# Driving Licence for newcomer to the UK



## Kitara (Nov 29, 2011)

Hi All

I applied for provisional driving licence. I want to learn driving. 

I have paid for the application. When i receive the form frmo DVLA, it says i need to be 185 days of resident in UK.  

i am just learning.. Anyone learn driving in the Uk on your spouse visa? 

Another question, our spouse visa is on Leave to remain right. 

it says i need to be on leave to remain..


----------



## 2farapart (Aug 18, 2011)

Hi Kitara and welcome to the UK at last! 

Yes, you have to be resident in the UK for 6 months before applying for a provisional license. 

Your visa is 'leave to remain' so that bit's fine.


----------



## Joppa (Sep 7, 2009)

As stated, you can't get your provisional licence until you have lived in UK for 6 months. This is to stop convicted drivers abroad, esp in EU, take out a provisional licence, pass driving test and get a full licence and back on the road while they are banned from driving in their country.

If you have a valid full licence from elsewhere in the world, you can drive here for up to 12 months.


----------



## Kitara (Nov 29, 2011)

now i regret for not retaking my test back in Singapore...

I am on my 56 days of resident in UK. 

Thank you 2farapart. 

People here are nice. My colleague and boss are nice too.. 

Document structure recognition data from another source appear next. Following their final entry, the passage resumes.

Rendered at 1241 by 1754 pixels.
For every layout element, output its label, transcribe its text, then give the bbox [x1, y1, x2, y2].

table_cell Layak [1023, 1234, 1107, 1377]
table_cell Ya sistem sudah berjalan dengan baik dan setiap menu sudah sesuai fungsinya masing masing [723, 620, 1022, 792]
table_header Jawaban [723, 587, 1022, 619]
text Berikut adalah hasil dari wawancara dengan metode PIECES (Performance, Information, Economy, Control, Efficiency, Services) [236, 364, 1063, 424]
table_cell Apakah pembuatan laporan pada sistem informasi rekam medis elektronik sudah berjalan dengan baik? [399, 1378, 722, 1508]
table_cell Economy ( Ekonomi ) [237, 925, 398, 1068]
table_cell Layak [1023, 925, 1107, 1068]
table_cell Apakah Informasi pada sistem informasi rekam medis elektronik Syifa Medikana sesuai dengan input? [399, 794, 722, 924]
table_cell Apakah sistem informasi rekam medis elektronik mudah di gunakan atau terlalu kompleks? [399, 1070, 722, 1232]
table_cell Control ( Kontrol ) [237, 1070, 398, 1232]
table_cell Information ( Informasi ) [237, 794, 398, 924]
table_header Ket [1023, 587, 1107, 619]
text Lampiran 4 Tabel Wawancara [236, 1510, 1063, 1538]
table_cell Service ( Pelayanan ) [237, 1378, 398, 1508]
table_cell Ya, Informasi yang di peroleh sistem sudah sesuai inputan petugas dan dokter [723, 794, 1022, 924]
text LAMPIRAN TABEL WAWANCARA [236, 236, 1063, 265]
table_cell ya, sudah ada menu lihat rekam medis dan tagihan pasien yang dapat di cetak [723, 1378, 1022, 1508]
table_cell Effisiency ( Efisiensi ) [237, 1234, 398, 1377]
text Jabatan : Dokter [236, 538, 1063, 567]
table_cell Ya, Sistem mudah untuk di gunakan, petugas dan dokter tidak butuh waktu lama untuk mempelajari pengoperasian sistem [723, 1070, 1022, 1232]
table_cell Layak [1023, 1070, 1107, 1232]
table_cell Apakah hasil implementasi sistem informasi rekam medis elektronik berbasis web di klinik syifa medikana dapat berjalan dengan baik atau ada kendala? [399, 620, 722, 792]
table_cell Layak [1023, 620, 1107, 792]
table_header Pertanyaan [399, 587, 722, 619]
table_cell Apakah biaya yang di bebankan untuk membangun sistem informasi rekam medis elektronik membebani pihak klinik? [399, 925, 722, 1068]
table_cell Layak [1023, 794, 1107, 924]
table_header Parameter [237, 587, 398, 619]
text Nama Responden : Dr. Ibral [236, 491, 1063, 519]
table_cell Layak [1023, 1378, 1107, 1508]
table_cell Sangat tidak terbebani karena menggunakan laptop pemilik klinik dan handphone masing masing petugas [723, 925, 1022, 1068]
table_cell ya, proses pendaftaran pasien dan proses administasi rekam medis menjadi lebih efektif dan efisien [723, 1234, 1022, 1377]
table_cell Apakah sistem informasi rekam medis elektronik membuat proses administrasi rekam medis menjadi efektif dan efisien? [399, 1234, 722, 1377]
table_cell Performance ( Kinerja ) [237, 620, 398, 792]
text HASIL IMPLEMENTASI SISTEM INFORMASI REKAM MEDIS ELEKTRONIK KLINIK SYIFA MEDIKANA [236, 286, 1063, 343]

i still need to be more climatise.. hahaha.. i feel cold easily! hahaha 

My boss is hoping me to be able to drive because i have like 3 office to swindon.. 

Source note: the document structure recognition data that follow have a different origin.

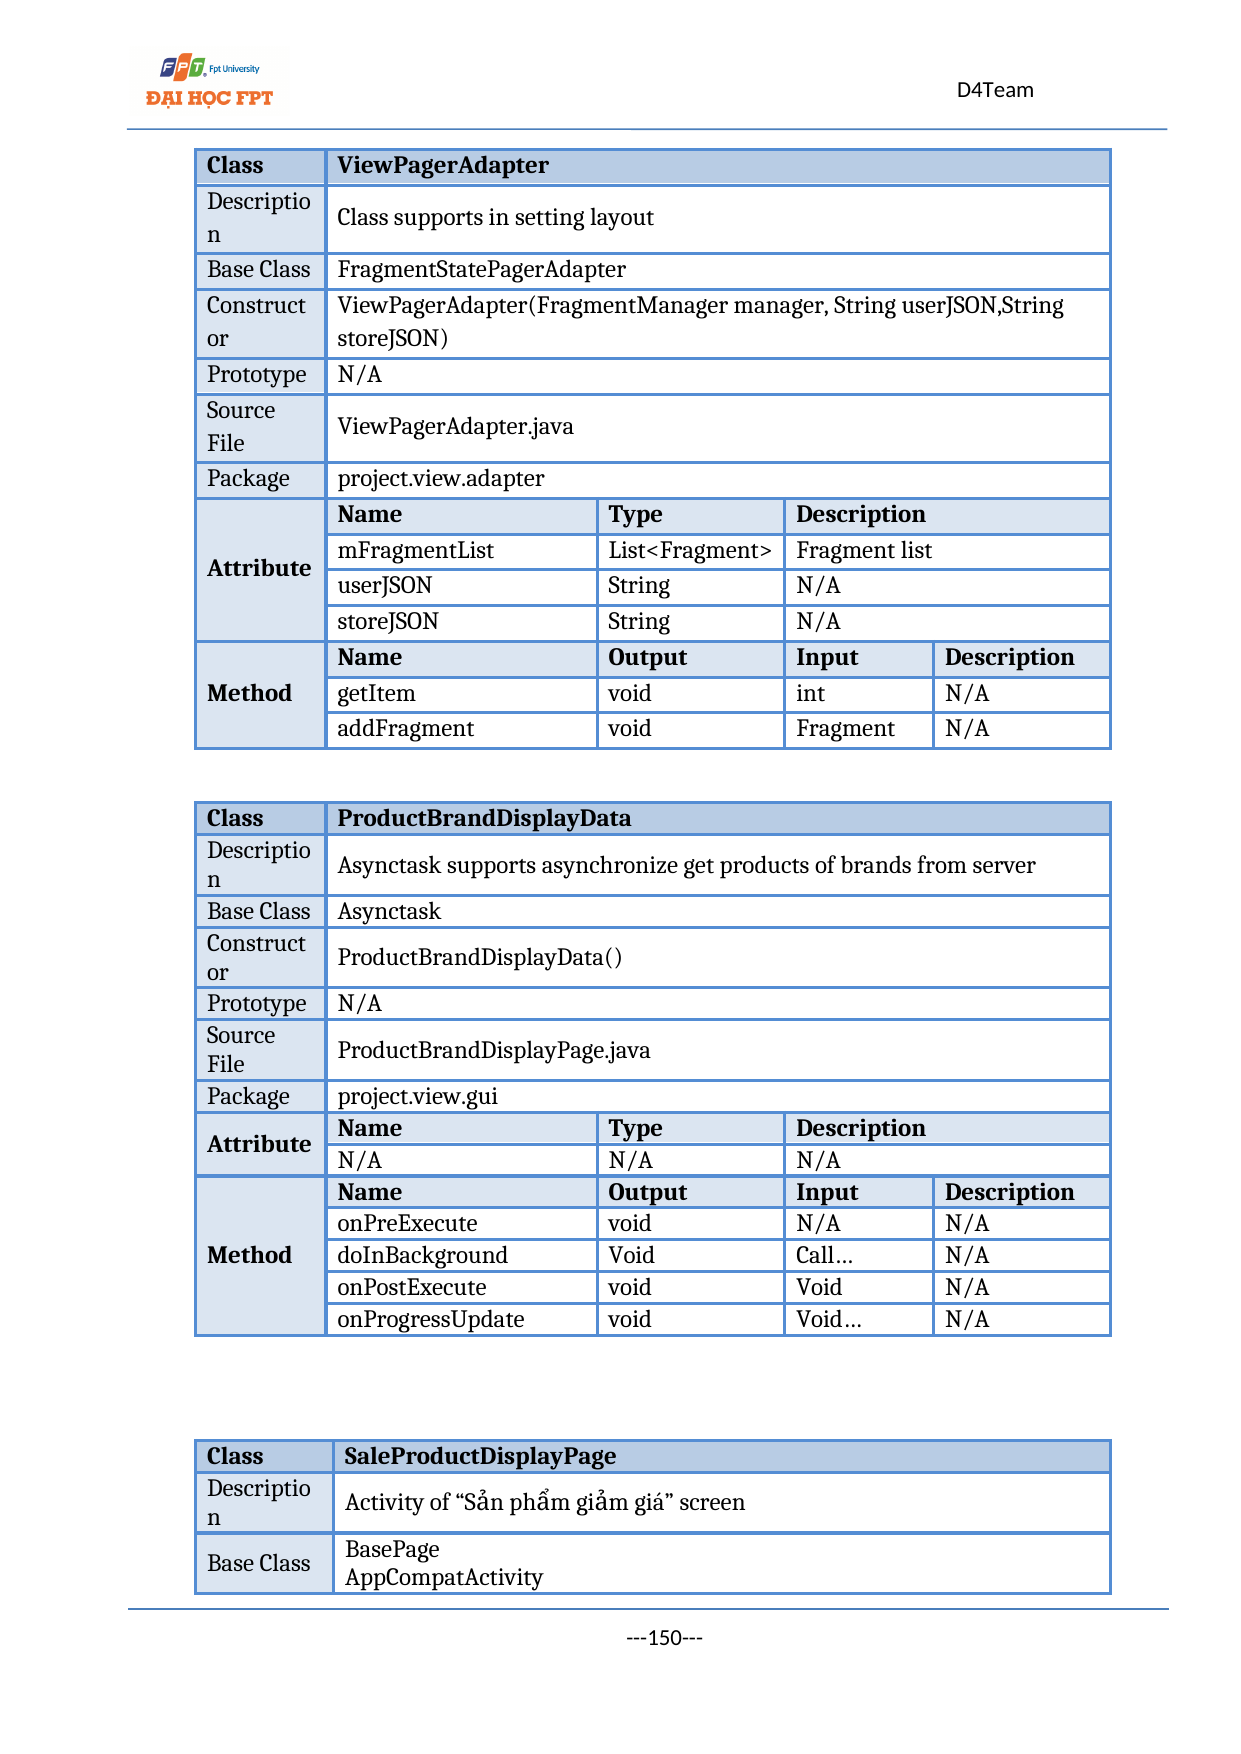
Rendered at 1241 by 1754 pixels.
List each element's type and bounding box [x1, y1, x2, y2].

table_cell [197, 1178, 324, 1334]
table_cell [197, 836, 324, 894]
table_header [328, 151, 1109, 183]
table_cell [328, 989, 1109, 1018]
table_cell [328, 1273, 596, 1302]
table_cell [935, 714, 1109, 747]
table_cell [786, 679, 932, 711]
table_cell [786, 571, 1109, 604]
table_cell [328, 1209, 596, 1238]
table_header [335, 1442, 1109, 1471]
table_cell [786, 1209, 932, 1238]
picture [129, 46, 290, 116]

i always have to depend on my colleague to hitch a ride! 

i got to wait and learn my theory and do the online test.. On 183 days, i will go to the post office to reapply. 

Provisional DL is so expensive.. £50! 

Thanks Joppa for the explaination.


----------



## 2farapart (Aug 18, 2011)

Kitara said:


> now i regret for not retaking my test back in Singapore...


Well, your Singapore license would only have been good for one year and you'd still have to purchase a provisional UK license and pass the UK driving tests (a theory and a practical) towards the end of the year, so you haven't lost too much really.


----------



## Joppa (Sep 7, 2009)

2farapart said:


> Well, your Singapore license would only have been good for one year and you'd still have to purchase a provisional UK license and pass the UK driving tests (a theory and a practical) towards the end of the year, so you haven't lost too much really.


Singapore is one of the designated countries whose licence can simply be exchanged for UK one.

I'm pleased that there are quite a few regulars here now who give good advice. But will you please check the facts before posting, as we want to maintain a high level of accuracy on UK forum and we don't want people to be misled. I don't answer a question unless I'm sure of the facts. We all make mistakes on things as complicated as visas and officialdom, but I have noticed people just post opinions as facts without first checking. I'm not having a go at you, but as a MOD, I feel something has to be said.


----------